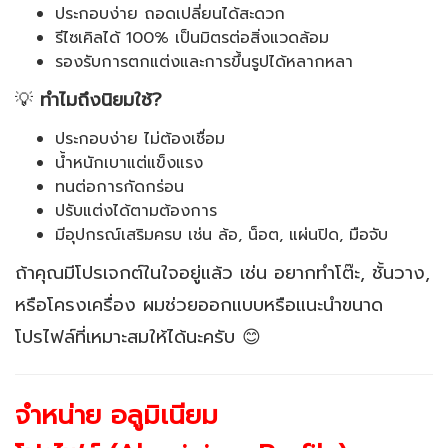
ประกอบง่าย ถอดเปลี่ยนได้สะดวก
รีไซเคิลได้ 100% เป็นมิตรต่อสิ่งแวดล้อม
รองรับการตกแต่งและการขึ้นรูปได้หลากหลา
💡
ทำไมถึงนิยมใช้?
ประกอบง่าย ไม่ต้องเชื่อม
น้ำหนักเบาแต่แข็งแรง
ทนต่อการกัดกร่อน
ปรับแต่งได้ตามต้องการ
มีอุปกรณ์เสริมครบ เช่น ล้อ, น็อต, แผ่นปิด, มือจับ
ถ้าคุณมีโปรเจกต์ในใจอยู่แล้ว เช่น อยากทำโต๊ะ, ชั้นวาง,
หรือโครงเครื่อง ผมช่วยออกแบบหรือแนะนำขนาด
โปรไฟล์ที่เหมาะสมให้ได้นะครับ 😊
จำหน่าย อลูมิเนียม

■ ■ ■ ■ ■ ■ ■

INSTRUCTIONS FOR THE TASK:
In the reply, each line of the data must appear exactly as written, and no picture may appear.

ANSWER SECTION:
ประกอบง่าย ถอดเปลี่ยนได้สะดวก
รีไซเคิลได้ 100% เป็นมิตรต่อสิ่งแวดล้อม
รองรับการตกแต่งและการขึ้นรูปได้หลากหลา
💡
ทำไมถึงนิยมใช้?
ประกอบง่าย ไม่ต้องเชื่อม
น้ำหนักเบาแต่แข็งแรง
ทนต่อการกัดกร่อน
ปรับแต่งได้ตามต้องการ
มีอุปกรณ์เสริมครบ เช่น ล้อ, น็อต, แผ่นปิด, มือจับ
ถ้าคุณมีโปรเจกต์ในใจอยู่แล้ว เช่น อยากทำโต๊ะ, ชั้นวาง,
หรือโครงเครื่อง ผมช่วยออกแบบหรือแนะนำขนาด
โปรไฟล์ที่เหมาะสมให้ได้นะครับ 😊
จำหน่าย อลูมิเนียม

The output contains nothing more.